Publishers will publish, bookshops will stockpile, and fans will comply. This is perhaps just one of the pluses of being Haruki Murakami. An idea is all he needs, and in no time there’s a brand new book ready to fly off the shelves.
So, when Murakami decided to record and transcribe his conversations on and about music – a total of six interviews during 2010 and 2011 – with acclaimed conductor Seiji Ozawa into a book, the success of the outcome was a foregone conclusion. Absolutely on Music is a gorgeous volume, detailing a significant facet of what inspires and rules Murakami’s very being – his relationship with music.
Like Murakami in global literature, Ozawa is renowned in the world of classical music. He served as music director of the Boston Symphony Orchestra for 29 long years, and was music director for the symphony orchestras of Toronto, San Francisco, and Chicago.
After decades of practising music, a sudden and unfortunate episode of esophageal cancer, followed by major surgery, compelled Ozawa to take a rehabilitation break. This is when Murakami caught his attention. Until then, the writer was just an “anonymous fan” whom Ozawa had heard of from his daughter. And it was only after they spent an afternoon listening to recordings by Glenn Gould and Mitsuko Uchida that Ozawa realised that Murakami “doesn’t just love music, he knows music.”
Not an amateur
That Haruki Murakami owned a jazz club named Peter Cat in Tokyo before he became a phenomenon in the literary world is well-known. But despite being an avid listener and collector of records, and someone who frequents classical concerts and operas, why he almost always identifies himself as a “musical layman” is unexplained. He says he took decades to understand the nuances of the compositions, and still insists that his “technical knowledge of music is limited.”
The truth is that Murakami’s affair with music has been dedicated and disciplined, definitive glimpses of which can be seen in almost all his works. For instance, not only is one of his earlier novels named for The Beatles song Norwegian Wood, Leoš Janáček’s composition Sinfonietta plays a critical role in the epic 1Q84. As Scott Meslow writes, reading Murakami is often like negotiating a playlist.
But Absolutely on Music isn’t just about music – it’s also about comparisons between different recordings and performances from two different perspectives, the expert’s and the outsider’s. Obviously, a firm grasp on the subject is imperative to appreciate the depths of the music being discussed in the book.
Fan moment
In Absolutely on Music, Murakami confesses to being self-conscious in the company of Ozawa. He recalls his visits to Ozawa’s concerts, where he shared a moment or two with the maestro he hugely admired. He avoided talking about music, because he knew that “Ozawa is the type of person who focuses all his energy on his work, so that when he steps away from it, he needs to take a breather.” This formality gradually faded when Ozawa had time to spare during his rehabilitation, the period when he and Murakami became friends.

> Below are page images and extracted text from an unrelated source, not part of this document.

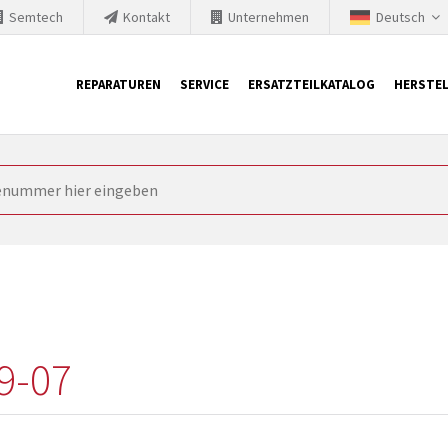
Semtech
Kontakt
Unternehmen
Deutsch
REPARATUREN
SERVICE
ERSATZTEILKATALOG
HERSTEL
it Siemens
ngstechnik ist ständig gezwungen seine Produkte aktuell und te
nnerhalb derer etablierte Produkte vom Markt genommen werden im
rkt bringen und die abgekündigten Baugruppen ersetzen. In manchen
 möglich. SINTRONICS ist dann ihr Partner, der entweder die al
gekündigten Baugruppen aus dem eigenen Lager ersetzt.
9-07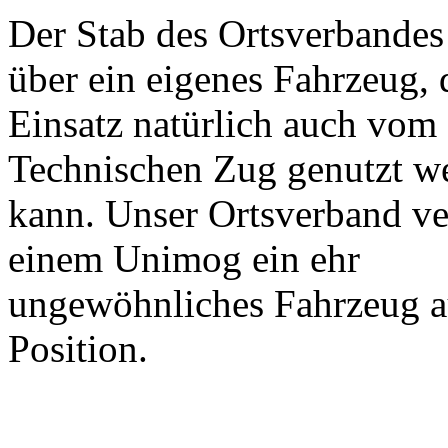
Der Stab des Ortsverbandes
über ein eigenes Fahrzeug, 
Einsatz natürlich auch vom
Technischen Zug genutzt w
kann. Unser Ortsverband ve
einem Unimog ein ehr
ungewöhnliches Fahrzeug au
Position.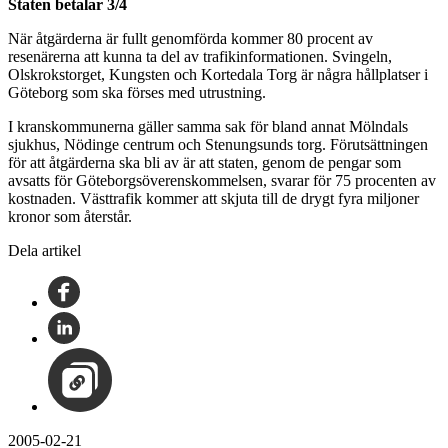
Staten betalar 3/4
När åtgärderna är fullt genomförda kommer 80 procent av
resenärerna att kunna ta del av trafikinformationen. Svingeln,
Olskrokstorget, Kungsten och Kortedala Torg är några hållplatser i
Göteborg som ska förses med utrustning.
I kranskommunerna gäller samma sak för bland annat Mölndals
sjukhus, Nödinge centrum och Stenungsunds torg. Förutsättningen
för att åtgärderna ska bli av är att staten, genom de pengar som
avsatts för Göteborgsöverenskommelsen, svarar för 75 procenten av
kostnaden. Västtrafik kommer att skjuta till de drygt fyra miljoner
kronor som återstår.
Dela artikel
2005-02-21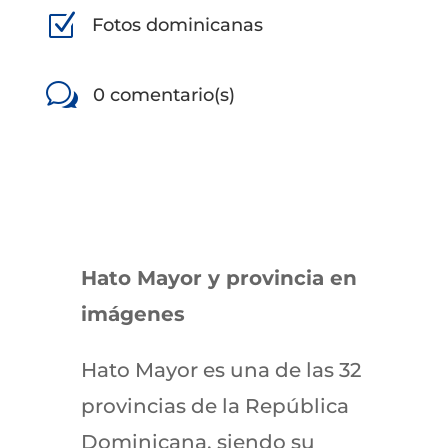
Z
Fotos dominicanas
w
0 comentario(s)
Hato Mayor y provincia en
imágenes
Hato Mayor es una de las 32
provincias de la República
Dominicana, siendo su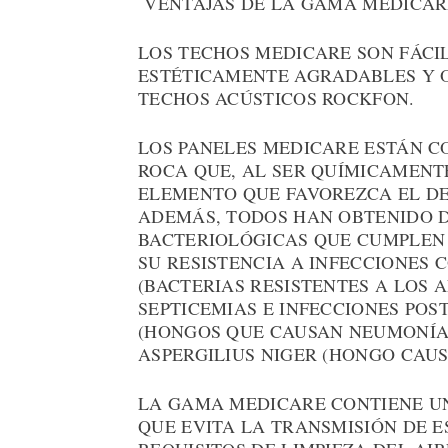
VENTAJAS DE LA GAMA MEDICAR
LOS TECHOS MEDICARE SON FÁCIL
ESTÉTICAMENTE AGRADABLES Y O
TECHOS ACÚSTICOS ROCKFON.
LOS PANELES MEDICARE ESTÁN C
ROCA QUE, AL SER QUÍMICAMENT
ELEMENTO QUE FAVOREZCA EL D
ADEMÁS, TODOS HAN OBTENIDO D
BACTERIOLÓGICAS QUE CUMPLEN 
SU RESISTENCIA A INFECCIONES
(BACTERIAS RESISTENTES A LOS 
SEPTICEMIAS E INFECCIONES POS
(HONGOS QUE CAUSAN NEUMONÍAS
ASPERGILIUS NIGER (HONGO CAU
LA GAMA MEDICARE CONTIENE UN
QUE EVITA LA TRANSMISIÓN DE E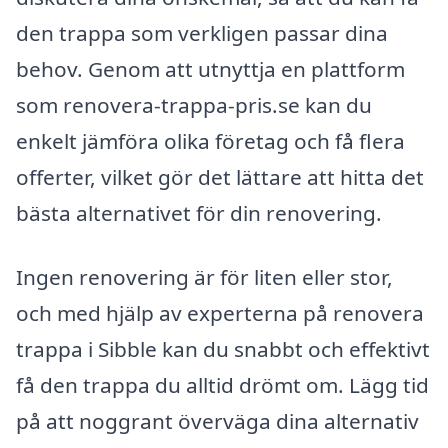
den trappa som verkligen passar dina
behov. Genom att utnyttja en plattform
som renovera-trappa-pris.se kan du
enkelt jämföra olika företag och få flera
offerter, vilket gör det lättare att hitta det
bästa alternativet för din renovering.
Ingen renovering är för liten eller stor,
och med hjälp av experterna på renovera
trappa i Sibble kan du snabbt och effektivt
få den trappa du alltid drömt om. Lägg tid
på att noggrant överväga dina alternativ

As in his fictions, Murakami doesn’t impose his love or understanding of music on the reader – and certainly not on Ozawa – through this book. But it’s certainly interesting to observe how he interprets a certain composition. While Ozawa reminisces about his early career and narrates anecdotes from his days in 1960s New York, Murakami prompts and prods like a practised interviewer. In fact, his interpretation of Ozawa’s musical lifespan is fascinating to the subject too. At one point Ozawa exclaims, “I’m enjoying talking to you about music like this because your perspective is so different from mine. It’s that difference that has been making it a learning experience for me, something fresh and unexpected.”
Rhyme and reason
Like all musical compositions, Absolutely on Music too pauses for an interlude after every conversation. These are brief, self-aware breaks, interjected deliberately to maintain a rhythm in the narrative.
One such interlude is when Murakami deliberates on the effect of music on the craft of writing. Very lucidly, he explains to Ozawa how rhythm controls the flow of words:
“No one ever taught me to write, and I’ve never made a study of writing techniques. So how did I learn to write? From listening to music. And what’s the most important thing in writing? It’s rhythm. No one’s going to read what you write unless it’s got rhythm. It has to have an inner rhythmic feel that propels the reader forward.”
More than their shared passion for music, Murakami also aspires to draw out similarities between himself and Ozawa. In the Introduction he points out that both he and Ozawa are early risers, who spend those first hours of the day creating art – music and stories respectively. Both are happiest when they’re immersed in their work. And they both share the trait of stubbornness. Murakami’s original motive behind putting this book together is to bring out the ways in which each of them is dedicated to music.
But one can safely say that Murakami’s fans love his trademark eccentric worlds of possibilities rather than certainties, which seem to resemble theirs too. So, it’s hard to imagine Absolutely on Music hitting the same grey zone as his other books, for it digs deep into the technicalities of classical Western music, something that not every reader has their sentiments attached to. Still, because it’s Murakami, there’s still the unexpectedness of magic in this book.
Absolutely on Music, Haruki Murakami and Seiji Ozawa, Random House.